The thing is, women power has been sneaking up on organized labor for years. The 20th-century stereotype of a West Virginia strike — remember the blood-on-tracks drama of John Sayles' classic film Matewan, with violent clashes between sooty miners and armed guards? — has little meaning for the 21st century. The union movement in America is finally catching up to a world in which male-dominated mining and manufacturing shrink while the jobs in gender-diverse health care and education rise.

This decade, labor leadership has increasingly fallen to outfits like the SEIU — representing cleaners, home health-care workers, and the like — and teachers and other public-sector employees. New, unconventional movements like the pro-living-wage Fight for $15 and fast-food workers' protests reflect the new realities — and their workforces that are increasingly female. So did the boost that unionized nurses gave to the 2016 presidential ambitions of Sen. Bernie Sanders.

Kati Sipp — a Philadelphia-based veteran union organizer, now a consultant — said the rise of unions and workers' groups with more women members and with female leadership also means more willingness to experiment in areas like smarter use of social media or other new tactics for a labor movement that had been steadily losing ground with the stodgy old ways. "Organizations led by women," said Sipp, "are more willing to collaborate and to experiment."
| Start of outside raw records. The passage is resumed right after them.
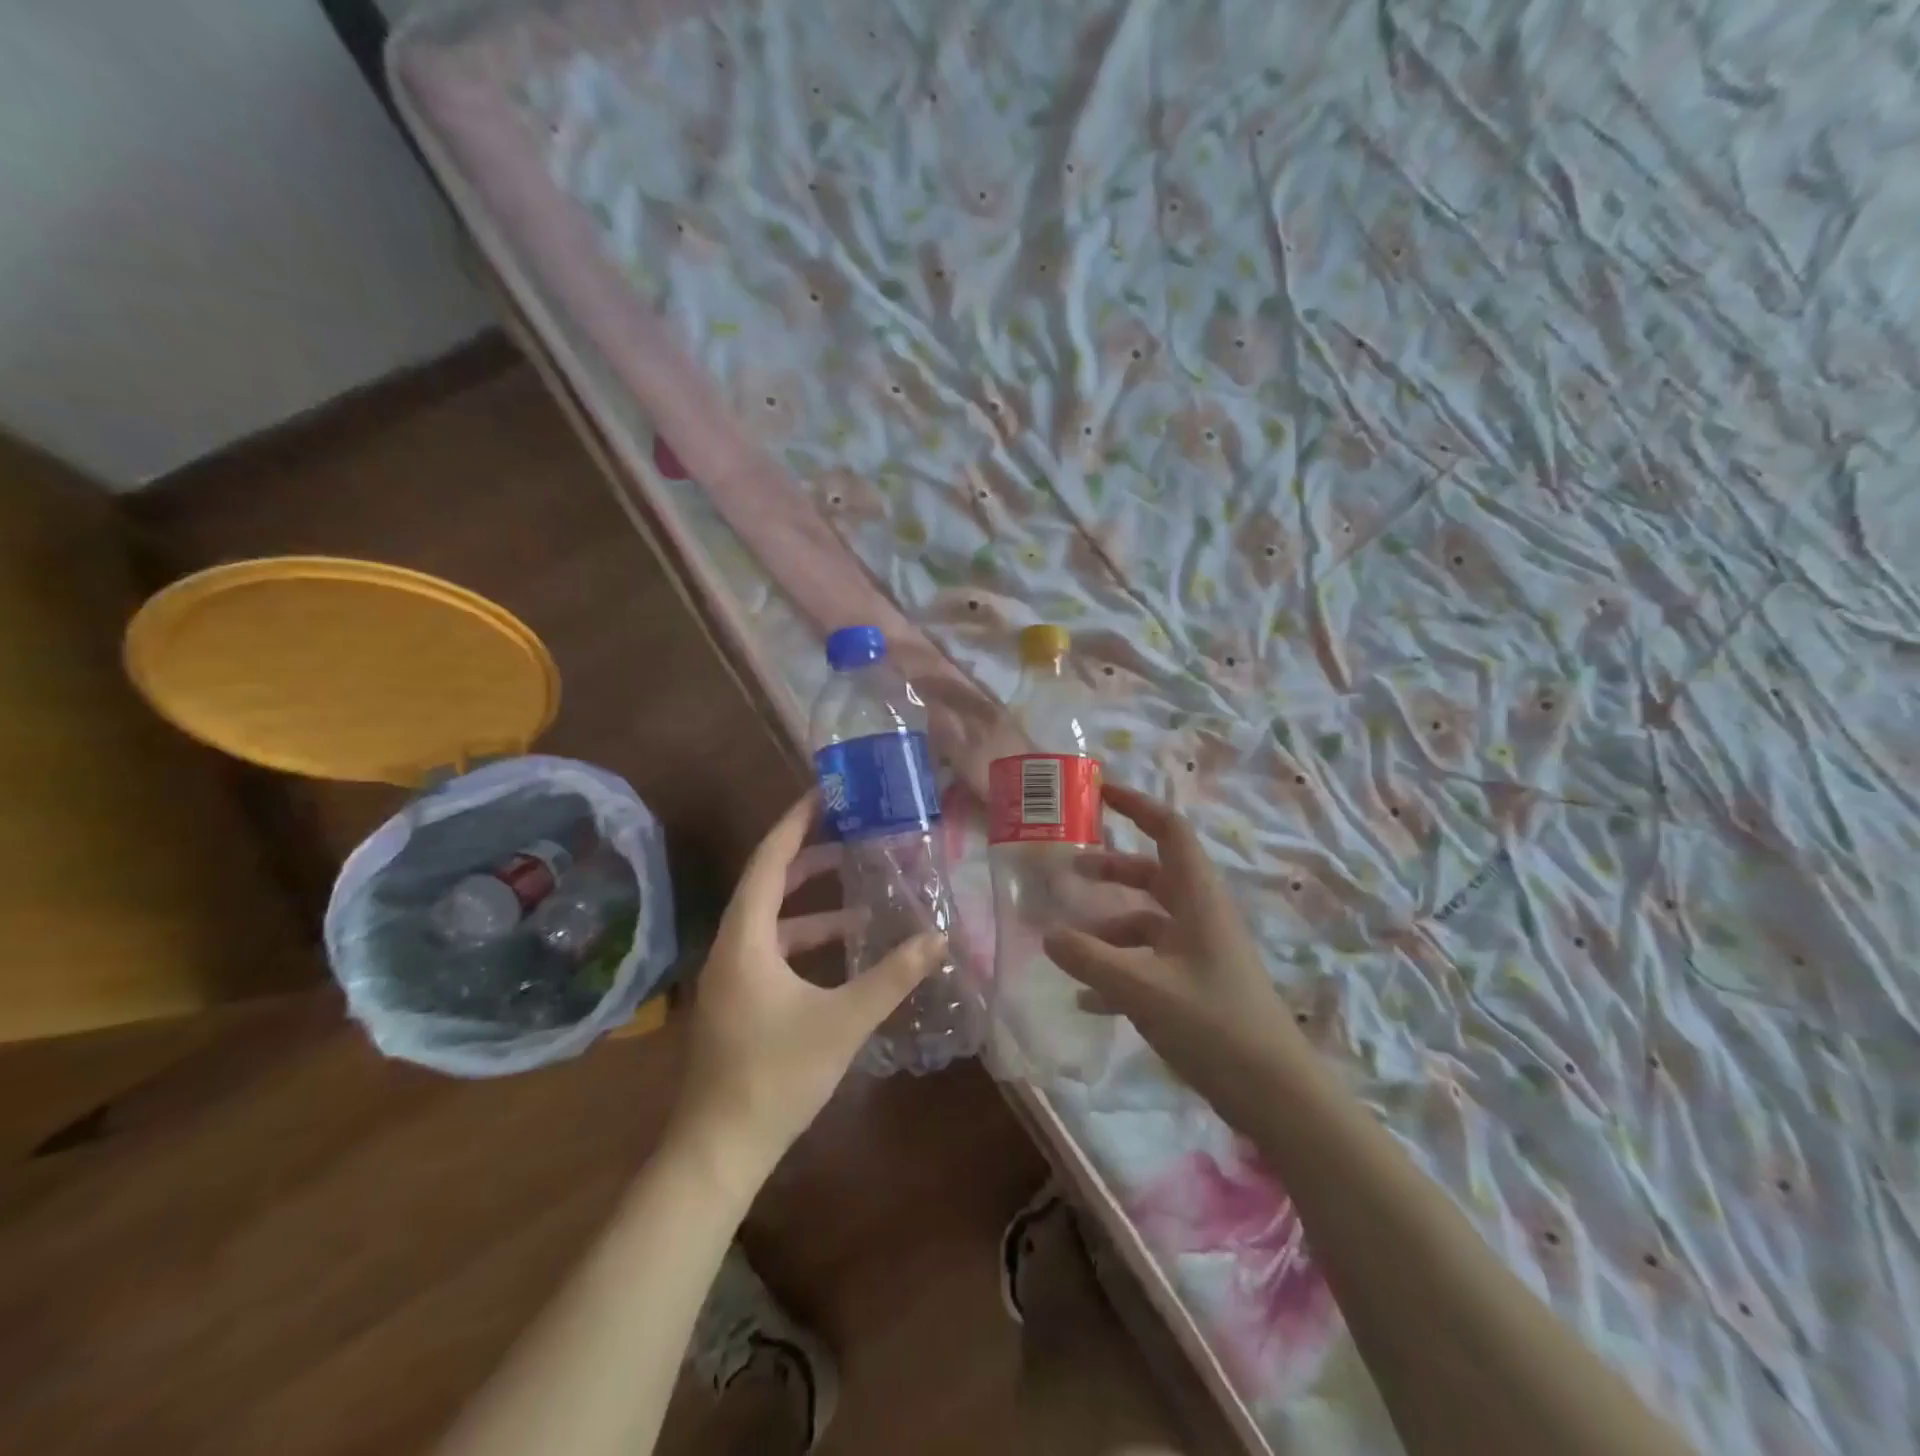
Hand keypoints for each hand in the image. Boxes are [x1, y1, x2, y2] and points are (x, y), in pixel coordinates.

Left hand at [669, 791, 944, 1193]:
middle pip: (769, 885)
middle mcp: (731, 947)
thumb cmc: (776, 1076)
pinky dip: (806, 942)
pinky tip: (844, 953)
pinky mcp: (738, 1001)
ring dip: (813, 906)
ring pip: (773, 922)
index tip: (823, 794)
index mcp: (746, 939)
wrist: (718, 1151)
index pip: (769, 862)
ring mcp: (731, 977)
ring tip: (861, 896)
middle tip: (851, 836)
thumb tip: (937, 937)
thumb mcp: (843, 1021)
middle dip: (809, 858)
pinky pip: (773, 951)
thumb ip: (892, 976)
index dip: (795, 823)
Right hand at [1043, 784, 1311, 1124]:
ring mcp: (1200, 953)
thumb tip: (1048, 934)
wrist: (1277, 1097)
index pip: (1170, 831)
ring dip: (1109, 924)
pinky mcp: (1198, 987)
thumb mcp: (1142, 989)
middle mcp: (1200, 917)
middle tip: (1069, 870)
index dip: (1137, 806)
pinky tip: (1088, 999)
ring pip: (1148, 921)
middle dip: (1112, 869)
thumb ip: (1090, 959)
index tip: (1099, 793)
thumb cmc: (1214, 1026)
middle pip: (1154, 874)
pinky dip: (1119, 968)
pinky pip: (1150, 963)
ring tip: (1067, 940)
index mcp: (1198, 900)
Those qualities were very much on display in West Virginia, where thousands of teachers relied on Facebook and Twitter to quickly drum up enthusiasm for a job action that spread successfully to all 55 counties in the sprawling, mostly rural state — a task that might have taken weeks or months a generation or two ago. The internet also helped build national support even when the big mainstream media outlets were slow to cover the strike.

But there was also a striking difference in style. Despite thousands off the job, there was no violence and no arrests. The strikers scored a major PR coup by making sure that kids in the Appalachian state with its high rate of poverty continued to get free lunches. Public support soared to a level that recalcitrant conservative lawmakers saw little choice politically but to meet the main demands for a 5 percent pay raise and a study of ways to improve insurance. That workers' rights could claim a near-total victory in a state that in 2016 went gaga for the nationalism and culture wars of Donald Trump (who got 69 percent of the vote) raises the possibility of a stunning swift reversal in American politics.

And those immediate gains could be dwarfed by the opportunity for a new kind of intersectionality, in which the initial excitement over hashtags like #MeToo and Time's Up and the downfall of some power brokers like Harvey Weinstein could prove to have been merely the spark for more massive social change, where women from all social classes can gain both equality (including, but hardly limited to, pay equity) and respect in the workplace and in other tired institutions mired in patriarchy.

In little Ripley, W.Va., where Barnette lives and teaches ("believe it or not," she adds), the 36-year-old educator and now "woke" labor activist said the next focus will be consolidating March's big win with action at the ballot box in November, to get support for a county tax that subsidizes schools and for new legislators — regardless of party — who will support the middle class. "We won a battle," Barnette said, "but we have not won the war."